======== Source data ========
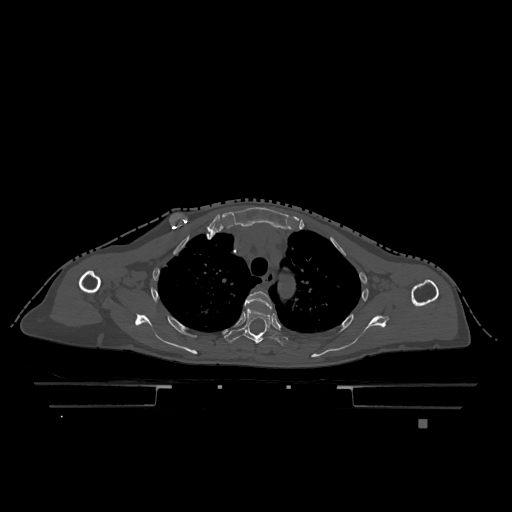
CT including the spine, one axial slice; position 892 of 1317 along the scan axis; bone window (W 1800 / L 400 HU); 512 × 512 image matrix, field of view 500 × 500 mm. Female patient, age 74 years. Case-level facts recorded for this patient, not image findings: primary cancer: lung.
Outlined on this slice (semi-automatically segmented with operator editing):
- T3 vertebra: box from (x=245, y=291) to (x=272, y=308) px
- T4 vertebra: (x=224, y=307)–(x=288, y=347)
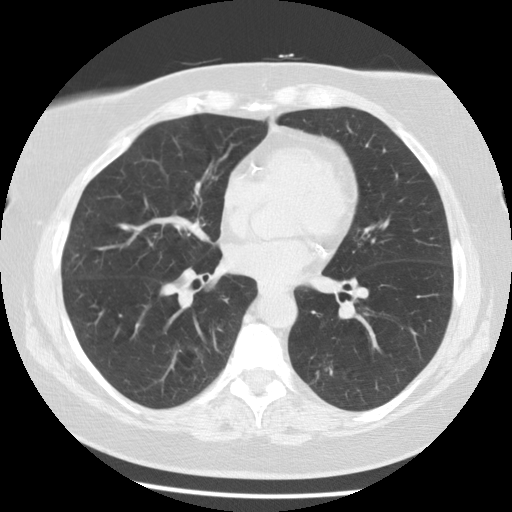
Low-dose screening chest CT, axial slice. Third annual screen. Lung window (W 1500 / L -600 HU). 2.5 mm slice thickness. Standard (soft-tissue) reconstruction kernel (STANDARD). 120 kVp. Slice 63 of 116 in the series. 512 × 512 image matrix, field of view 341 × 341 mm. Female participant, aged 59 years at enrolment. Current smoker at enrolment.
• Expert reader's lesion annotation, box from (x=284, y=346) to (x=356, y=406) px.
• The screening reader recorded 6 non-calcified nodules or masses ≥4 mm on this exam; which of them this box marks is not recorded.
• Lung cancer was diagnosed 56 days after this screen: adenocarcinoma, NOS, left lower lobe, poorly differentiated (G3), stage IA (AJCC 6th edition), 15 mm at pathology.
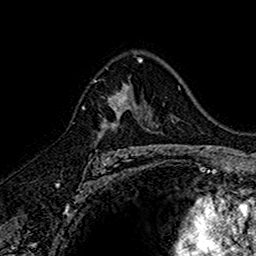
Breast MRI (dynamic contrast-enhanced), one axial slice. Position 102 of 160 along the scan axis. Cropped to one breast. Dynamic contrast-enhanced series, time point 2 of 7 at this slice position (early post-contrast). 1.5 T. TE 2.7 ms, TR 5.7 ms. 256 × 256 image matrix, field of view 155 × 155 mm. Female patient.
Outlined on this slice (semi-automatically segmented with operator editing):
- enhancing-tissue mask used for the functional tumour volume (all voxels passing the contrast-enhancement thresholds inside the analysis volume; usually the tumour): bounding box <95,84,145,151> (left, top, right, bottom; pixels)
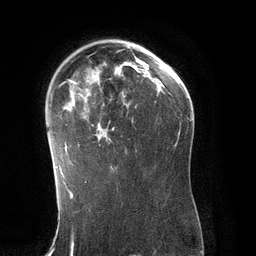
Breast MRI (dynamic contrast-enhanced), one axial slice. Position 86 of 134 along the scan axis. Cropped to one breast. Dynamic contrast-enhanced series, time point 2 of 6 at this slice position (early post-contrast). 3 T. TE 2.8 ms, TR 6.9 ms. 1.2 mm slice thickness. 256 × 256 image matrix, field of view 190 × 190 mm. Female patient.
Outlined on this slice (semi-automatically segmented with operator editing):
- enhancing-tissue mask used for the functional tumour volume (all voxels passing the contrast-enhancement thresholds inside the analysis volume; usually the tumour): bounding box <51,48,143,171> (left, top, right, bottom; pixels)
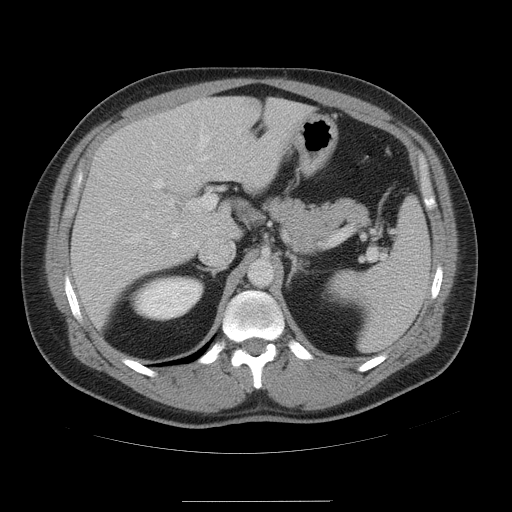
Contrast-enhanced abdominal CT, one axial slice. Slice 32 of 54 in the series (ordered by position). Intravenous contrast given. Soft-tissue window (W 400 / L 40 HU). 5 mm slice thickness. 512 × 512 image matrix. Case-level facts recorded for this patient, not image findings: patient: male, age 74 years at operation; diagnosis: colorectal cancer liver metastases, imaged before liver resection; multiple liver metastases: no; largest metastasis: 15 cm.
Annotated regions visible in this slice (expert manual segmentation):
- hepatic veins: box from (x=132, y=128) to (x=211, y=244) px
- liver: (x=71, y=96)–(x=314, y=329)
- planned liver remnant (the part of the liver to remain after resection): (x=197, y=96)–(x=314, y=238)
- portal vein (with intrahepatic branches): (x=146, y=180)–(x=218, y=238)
========
● **Problem to solve**: Restate the entries verbatim and exclude any pictures.

● **Completed task**:
CT including the spine, one axial slice; position 892 of 1317 along the scan axis; bone window (W 1800 / L 400 HU); 512 × 512 image matrix, field of view 500 × 500 mm. Female patient, age 74 years. Case-level facts recorded for this patient, not image findings: primary cancer: lung.
Outlined on this slice (semi-automatically segmented with operator editing):
- T3 vertebra: box from (x=245, y=291) to (x=272, y=308) px
- T4 vertebra: (x=224, y=307)–(x=288, y=347)
Low-dose screening chest CT, axial slice. Third annual screen. Lung window (W 1500 / L -600 HU). 2.5 mm slice thickness. Standard (soft-tissue) reconstruction kernel (STANDARD). 120 kVp. Slice 63 of 116 in the series. 512 × 512 image matrix, field of view 341 × 341 mm. Female participant, aged 59 years at enrolment. Current smoker at enrolment.
• Expert reader's lesion annotation, box from (x=284, y=346) to (x=356, y=406) px.
• The screening reader recorded 6 non-calcified nodules or masses ≥4 mm on this exam; which of them this box marks is not recorded.
• Lung cancer was diagnosed 56 days after this screen: adenocarcinoma, NOS, left lower lobe, poorly differentiated (G3), stage IA (AJCC 6th edition), 15 mm at pathology.
Breast MRI (dynamic contrast-enhanced), one axial slice. Position 102 of 160 along the scan axis. Cropped to one breast. Dynamic contrast-enhanced series, time point 2 of 7 at this slice position (early post-contrast). 1.5 T. TE 2.7 ms, TR 5.7 ms. 256 × 256 image matrix, field of view 155 × 155 mm. Female patient.
Outlined on this slice (semi-automatically segmented with operator editing):
- enhancing-tissue mask used for the functional tumour volume (all voxels passing the contrast-enhancement thresholds inside the analysis volume; usually the tumour): bounding box <95,84,145,151> (left, top, right, bottom; pixels)
Breast MRI (dynamic contrast-enhanced), one axial slice. Position 86 of 134 along the scan axis. Cropped to one breast. Dynamic contrast-enhanced series, time point 2 of 6 at this slice position (early post-contrast). 3 T. TE 2.8 ms, TR 6.9 ms. 1.2 mm slice thickness. 256 × 256 image matrix, field of view 190 × 190 mm. Female patient.
Outlined on this slice (semi-automatically segmented with operator editing):
- enhancing-tissue mask used for the functional tumour volume (all voxels passing the contrast-enhancement thresholds inside the analysis volume; usually the tumour): bounding box <51,48,143,171> (left, top, right, bottom; pixels)
Contrast-enhanced abdominal CT, one axial slice. Slice 32 of 54 in the series (ordered by position). Intravenous contrast given. Soft-tissue window (W 400 / L 40 HU). 5 mm slice thickness. 512 × 512 image matrix. Case-level facts recorded for this patient, not image findings: patient: male, age 74 years at operation; diagnosis: colorectal cancer liver metastases, imaged before liver resection; multiple liver metastases: no; largest metastasis: 15 cm.
Annotated regions visible in this slice (expert manual segmentation):
- hepatic veins: box from (x=132, y=128) to (x=211, y=244) px
- liver: (x=71, y=96)–(x=314, y=329)
- planned liver remnant (the part of the liver to remain after resection): (x=197, y=96)–(x=314, y=238)
- portal vein (with intrahepatic branches): (x=146, y=180)–(x=218, y=238)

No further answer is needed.